═══ Data extract

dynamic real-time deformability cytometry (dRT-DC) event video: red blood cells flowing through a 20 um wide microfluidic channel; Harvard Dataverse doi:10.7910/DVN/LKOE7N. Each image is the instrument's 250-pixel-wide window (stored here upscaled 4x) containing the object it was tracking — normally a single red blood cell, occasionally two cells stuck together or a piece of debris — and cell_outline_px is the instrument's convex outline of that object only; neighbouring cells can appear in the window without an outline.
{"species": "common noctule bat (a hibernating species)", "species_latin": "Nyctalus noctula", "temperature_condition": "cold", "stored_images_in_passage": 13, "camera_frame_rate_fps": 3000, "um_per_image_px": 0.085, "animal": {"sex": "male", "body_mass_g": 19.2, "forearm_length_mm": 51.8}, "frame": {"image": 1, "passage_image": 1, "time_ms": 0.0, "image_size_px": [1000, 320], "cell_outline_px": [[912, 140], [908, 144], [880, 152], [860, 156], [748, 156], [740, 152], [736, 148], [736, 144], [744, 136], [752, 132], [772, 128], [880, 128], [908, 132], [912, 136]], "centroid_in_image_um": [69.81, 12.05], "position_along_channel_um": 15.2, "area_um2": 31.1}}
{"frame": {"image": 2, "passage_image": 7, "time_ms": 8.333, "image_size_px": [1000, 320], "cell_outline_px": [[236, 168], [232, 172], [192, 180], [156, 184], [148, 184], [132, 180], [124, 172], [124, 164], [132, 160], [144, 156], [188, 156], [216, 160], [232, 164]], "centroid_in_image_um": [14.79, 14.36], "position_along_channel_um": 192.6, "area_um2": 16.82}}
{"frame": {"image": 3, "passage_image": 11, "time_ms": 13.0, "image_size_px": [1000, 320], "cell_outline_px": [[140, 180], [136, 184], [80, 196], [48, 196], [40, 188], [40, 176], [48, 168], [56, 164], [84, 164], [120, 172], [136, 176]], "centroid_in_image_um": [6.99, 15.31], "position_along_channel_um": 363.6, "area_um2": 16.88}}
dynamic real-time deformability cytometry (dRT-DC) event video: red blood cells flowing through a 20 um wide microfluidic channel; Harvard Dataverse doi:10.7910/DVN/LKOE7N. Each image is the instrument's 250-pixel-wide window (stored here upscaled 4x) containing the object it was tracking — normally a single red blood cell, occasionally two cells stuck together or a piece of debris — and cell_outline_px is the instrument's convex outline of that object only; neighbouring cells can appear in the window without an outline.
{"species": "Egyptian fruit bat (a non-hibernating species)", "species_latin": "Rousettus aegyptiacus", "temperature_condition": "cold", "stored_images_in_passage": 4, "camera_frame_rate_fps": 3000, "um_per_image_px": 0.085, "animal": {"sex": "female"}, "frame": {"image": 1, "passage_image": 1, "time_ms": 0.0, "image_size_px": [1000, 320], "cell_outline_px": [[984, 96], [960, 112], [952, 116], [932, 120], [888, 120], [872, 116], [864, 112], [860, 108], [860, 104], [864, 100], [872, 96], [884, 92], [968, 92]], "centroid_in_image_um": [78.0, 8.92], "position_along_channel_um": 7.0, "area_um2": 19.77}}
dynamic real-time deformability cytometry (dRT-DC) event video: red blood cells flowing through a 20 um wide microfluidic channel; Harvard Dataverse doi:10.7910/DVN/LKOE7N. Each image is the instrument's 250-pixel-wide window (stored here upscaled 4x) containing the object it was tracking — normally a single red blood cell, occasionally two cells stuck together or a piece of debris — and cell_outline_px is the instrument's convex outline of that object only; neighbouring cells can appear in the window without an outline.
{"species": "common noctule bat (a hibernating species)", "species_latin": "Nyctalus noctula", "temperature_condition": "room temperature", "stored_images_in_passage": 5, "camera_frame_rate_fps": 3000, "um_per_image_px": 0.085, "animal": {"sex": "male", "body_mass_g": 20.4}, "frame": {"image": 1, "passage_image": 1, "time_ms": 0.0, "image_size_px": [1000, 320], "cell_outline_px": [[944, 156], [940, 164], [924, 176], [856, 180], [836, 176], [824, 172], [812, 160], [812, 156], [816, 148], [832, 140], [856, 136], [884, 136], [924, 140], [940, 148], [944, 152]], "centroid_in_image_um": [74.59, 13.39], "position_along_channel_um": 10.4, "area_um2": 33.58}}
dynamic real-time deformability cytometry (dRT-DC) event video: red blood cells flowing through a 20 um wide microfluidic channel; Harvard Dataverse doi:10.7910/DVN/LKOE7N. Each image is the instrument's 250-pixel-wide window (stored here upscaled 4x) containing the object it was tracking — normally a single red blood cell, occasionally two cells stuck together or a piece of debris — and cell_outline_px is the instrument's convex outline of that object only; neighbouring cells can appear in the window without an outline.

══════

Set all of the records down again, exactly as they stand.

dynamic real-time deformability cytometry (dRT-DC) event video: red blood cells flowing through a 20 um wide microfluidic channel; Harvard Dataverse doi:10.7910/DVN/LKOE7N. Each image is the instrument's 250-pixel-wide window (stored here upscaled 4x) containing the object it was tracking — normally a single red blood cell, occasionally two cells stuck together or a piece of debris — and cell_outline_px is the instrument's convex outline of that object only; neighbouring cells can appear in the window without an outline.
{"species": "common noctule bat (a hibernating species)", "species_latin": "Nyctalus noctula", "temperature_condition": "cold", "stored_images_in_passage": 13, "camera_frame_rate_fps": 3000, "um_per_image_px": 0.085, "animal": {"sex": "male", "body_mass_g": 19.2, "forearm_length_mm": 51.8}, "frame": {"image": 1, "passage_image": 1, "time_ms": 0.0, "image_size_px": [1000, 320], "cell_outline_px": [[912, 140], [908, 144], [880, 152], [860, 156], [748, 156], [740, 152], [736, 148], [736, 144], [744, 136], [752, 132], [772, 128], [880, 128], [908, 132], [912, 136]], "centroid_in_image_um": [69.81, 12.05], "position_along_channel_um": 15.2, "area_um2": 31.1}}
{"frame": {"image": 2, "passage_image": 7, "time_ms": 8.333, "image_size_px": [1000, 320], "cell_outline_px": [[236, 168], [232, 172], [192, 180], [156, 184], [148, 184], [132, 180], [124, 172], [124, 164], [132, 160], [144, 156], [188, 156], [216, 160], [232, 164]], "centroid_in_image_um": [14.79, 14.36], "position_along_channel_um": 192.6, "area_um2": 16.82}}
{"frame": {"image": 3, "passage_image": 11, "time_ms": 13.0, "image_size_px": [1000, 320], "cell_outline_px": [[140, 180], [136, 184], [80, 196], [48, 196], [40, 188], [40, 176], [48, 168], [56, 164], [84, 164], [120, 172], [136, 176]], "centroid_in_image_um": [6.99, 15.31], "position_along_channel_um": 363.6, "area_um2": 16.88}}
dynamic real-time deformability cytometry (dRT-DC) event video: red blood cells flowing through a 20 um wide microfluidic channel; Harvard Dataverse doi:10.7910/DVN/LKOE7N. Each image is the instrument's 250-pixel-wide window (stored here upscaled 4x) containing the object it was tracking — normally a single red blood cell, occasionally two cells stuck together or a piece of debris — and cell_outline_px is the instrument's convex outline of that object only; neighbouring cells can appear in the window without an outline.
{"species": "Egyptian fruit bat (a non-hibernating species)", "species_latin": "Rousettus aegyptiacus", "temperature_condition": "cold", "stored_images_in_passage": 4, "camera_frame_rate_fps": 3000, "um_per_image_px": 0.085, "animal": {"sex": "female"}, "frame": {"image": 1, "passage_image": 1, "time_ms": 0.0, "image_size_px": [1000, 320], "cell_outline_px": [[984, 96], [960, 112], [952, 116], [932, 120], [888, 120], [872, 116], [864, 112], [860, 108], [860, 104], [864, 100], [872, 96], [884, 92], [968, 92]], "centroid_in_image_um": [78.0, 8.92], "position_along_channel_um": 7.0, "area_um2": 19.77}}
dynamic real-time deformability cytometry (dRT-DC) event video: red blood cells flowing through a 20 um wide microfluidic channel; Harvard Dataverse doi:10.7910/DVN/LKOE7N. Each image is the instrument's 250-pixel-wide window (stored here upscaled 4x) containing the object it was tracking — normally a single red blood cell, occasionally two cells stuck together or a piece of debris — and cell_outline_px is the instrument's convex outline of that object only; neighbouring cells can appear in the window without an outline.
{"species": "common noctule bat (a hibernating species)", "species_latin": "Nyctalus noctula", "temperature_condition": "room temperature", "stored_images_in_passage": 5, "camera_frame_rate_fps": 3000, "um_per_image_px": 0.085, "animal": {"sex": "male", "body_mass_g": 20.4}, "frame": {"image": 1, "passage_image": 1, "time_ms": 0.0, "image_size_px": [1000, 320], "cell_outline_px": [[944, 156], [940, 164], [924, 176], [856, 180], [836, 176], [824, 172], [812, 160], [812, 156], [816, 148], [832, 140], [856, 136], [884, 136], [924, 140], [940, 148], [944, 152]], "centroid_in_image_um": [74.59, 13.39], "position_along_channel_um": 10.4, "area_um2": 33.58}}
dynamic real-time deformability cytometry (dRT-DC) event video: red blood cells flowing through a 20 um wide microfluidic channel; Harvard Dataverse doi:10.7910/DVN/LKOE7N. Each image is the instrument's 250-pixel-wide window (stored here upscaled 4x) containing the object it was tracking — normally a single red blood cell, occasionally two cells stuck together or a piece of debris — and cell_outline_px is the instrument's convex outline of that object only; neighbouring cells can appear in the window without an outline.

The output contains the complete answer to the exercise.